As of this writing (August 22, 2008), their official MySpace lists them as being “unsigned” in North America, while still having a deal with Freewill in their native Japan. This ominous sign presents a major problem with the group’s original intended plan to have [UROBOROS] be the group’s first release to see simultaneous worldwide release. Their official English-language MySpace pages gives links to order the Japanese import editions of [UROBOROS] and its advance single, “Glass Skin”, through Amazon.com, although at prices ridiculously inflated to most pockets compared to CDJapan and YesAsia.
Dir en grey’s last two studio albums, Withering To Death and The Marrow Of A Bone were issued in the United States, but at times long after the albums were available as imports. Withering To Death’s US issue came fourteen months after its Japanese release in March of 2005; a mere thirteen days separated the Japanese and American editions of The Marrow Of A Bone.
Now, however, there has been a split between the band and their former American label home, Warcon. Rumors are rampant that business differences between Warcon and Dir en grey’s manager, Dynamite Tommy, are to blame for the split, in spite of Warcon’s sincere determination to market the group as career artists.
Although Warcon had substantial distribution to American record outlets through Universal Music’s independent distribution arm, Fontana, that same distribution leaned towards spotty in some places.
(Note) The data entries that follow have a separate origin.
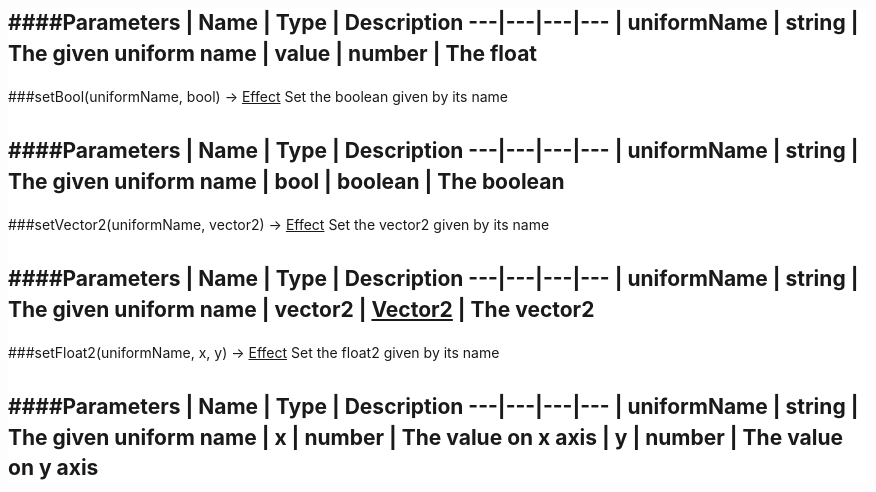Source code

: 



####Parameters
 | Name | Type | Description
---|---|---|---
 | uniformName | string | The given uniform name
 | value | number | The float
---

###setBool(uniformName, bool) &rarr; [Effect](page.php?p=6725)
Set the boolean given by its name





####Parameters
 | Name | Type | Description
---|---|---|---
 | uniformName | string | The given uniform name
 | bool | boolean | The boolean
---

###setVector2(uniformName, vector2) &rarr; [Effect](page.php?p=6725)
Set the vector2 given by its name





####Parameters
 | Name | Type | Description
---|---|---|---
 | uniformName | string | The given uniform name
 | vector2 | [Vector2](page.php?p=6750) | The vector2
---

###setFloat2(uniformName, x, y) &rarr; [Effect](page.php?p=6725)
Set the float2 given by its name





####Parameters
 | Name | Type | Description
---|---|---|---
 | uniformName | string | The given uniform name
 | x | number | The value on x axis
 | y | number | The value on y axis
---
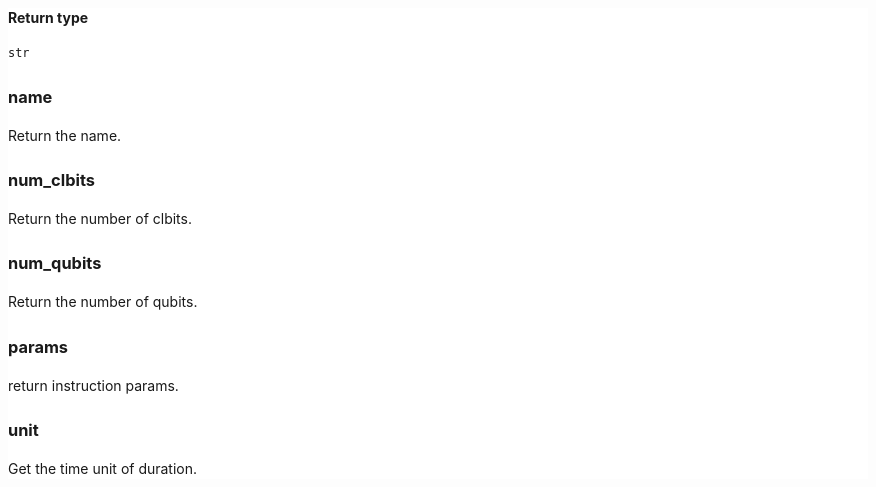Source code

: **Return type**

`str`

<span id="qiskit.extensions.SingleQubitUnitary.name" />

### name

Return the name.

<span id="qiskit.extensions.SingleQubitUnitary.num_clbits" />

### num\_clbits

Return the number of clbits.

<span id="qiskit.extensions.SingleQubitUnitary.num_qubits" />

### num\_qubits

Return the number of qubits.

<span id="qiskit.extensions.SingleQubitUnitary.params" />

### params

return instruction params.

<span id="qiskit.extensions.SingleQubitUnitary.unit" />

### unit

Get the time unit of duration.

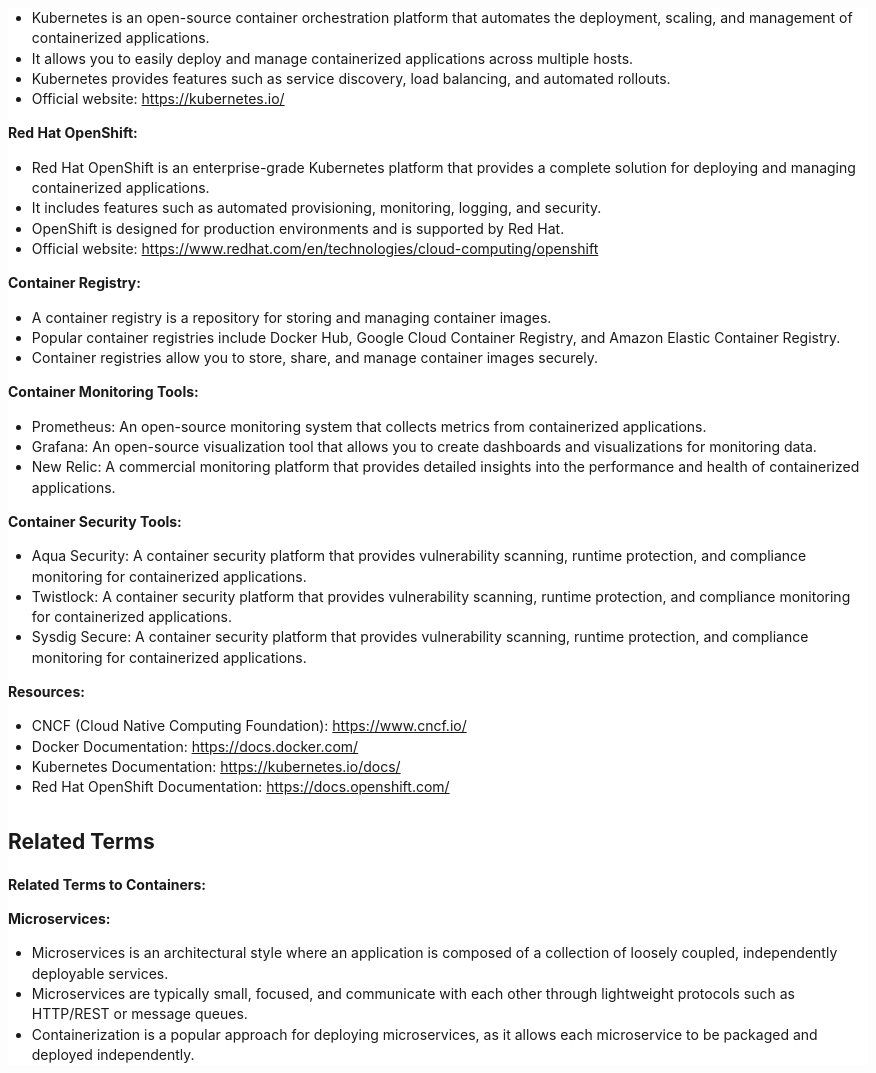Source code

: - Kubernetes is an open-source container orchestration platform that automates the deployment, scaling, and management of containerized applications.
- It allows you to easily deploy and manage containerized applications across multiple hosts.
- Kubernetes provides features such as service discovery, load balancing, and automated rollouts.
- Official website: https://kubernetes.io/

**Red Hat OpenShift:**

- Red Hat OpenShift is an enterprise-grade Kubernetes platform that provides a complete solution for deploying and managing containerized applications.
- It includes features such as automated provisioning, monitoring, logging, and security.
- OpenShift is designed for production environments and is supported by Red Hat.
- Official website: https://www.redhat.com/en/technologies/cloud-computing/openshift

**Container Registry:**

- A container registry is a repository for storing and managing container images.
- Popular container registries include Docker Hub, Google Cloud Container Registry, and Amazon Elastic Container Registry.
- Container registries allow you to store, share, and manage container images securely.

**Container Monitoring Tools:**

- Prometheus: An open-source monitoring system that collects metrics from containerized applications.
- Grafana: An open-source visualization tool that allows you to create dashboards and visualizations for monitoring data.
- New Relic: A commercial monitoring platform that provides detailed insights into the performance and health of containerized applications.

**Container Security Tools:**

- Aqua Security: A container security platform that provides vulnerability scanning, runtime protection, and compliance monitoring for containerized applications.
- Twistlock: A container security platform that provides vulnerability scanning, runtime protection, and compliance monitoring for containerized applications.
- Sysdig Secure: A container security platform that provides vulnerability scanning, runtime protection, and compliance monitoring for containerized applications.

**Resources:**

- CNCF (Cloud Native Computing Foundation): https://www.cncf.io/
- Docker Documentation: https://docs.docker.com/
- Kubernetes Documentation: https://kubernetes.io/docs/
- Red Hat OpenShift Documentation: https://docs.openshift.com/

## Related Terms

**Related Terms to Containers:**

**Microservices:**

- Microservices is an architectural style where an application is composed of a collection of loosely coupled, independently deployable services.
- Microservices are typically small, focused, and communicate with each other through lightweight protocols such as HTTP/REST or message queues.
- Containerization is a popular approach for deploying microservices, as it allows each microservice to be packaged and deployed independently.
While Withering To Death was available in every record store I looked in at the time it was a new American release, The Marrow Of A Bone was curiously not to be found in my otherwise reliable independent record store, only at FYE. Make of that what you will.
So why would Dir en grey, the biggest J-Rock act on the planet, tour North America without having an American record deal? Sure, they have the fan base, and pre-orders for tickets are said to be quite promising.
Is it possible that Dir en grey are using this tour to attract a new American record deal? Odds of this being the main reason for the tour starting in North America are even – word is that the North American tour plans for the group were pushed forward primarily to attract a new label; had their Warcon deal still existed, their North American touring wouldn’t be happening until early 2009.
More importantly, what American record label would be the best fit for Dir en grey? And, keeping those aforementioned rampant rumors in mind, would those potential labels be willing to deal with Dynamite Tommy?
Some new scuttlebutt has also come to light of late that Freewill America may have been cut out of the picture entirely as far as managing Dir en grey’s non-Japanese business is concerned (although current merchandise deals may remain in place for contractual reasons), replaced with a yet-to-be-named American manager.
No answers or public clues are available as yet, but with the American tour and the forthcoming release of “Glass Skin” and [UROBOROS] in sight, most, if not all, will surely be revealed.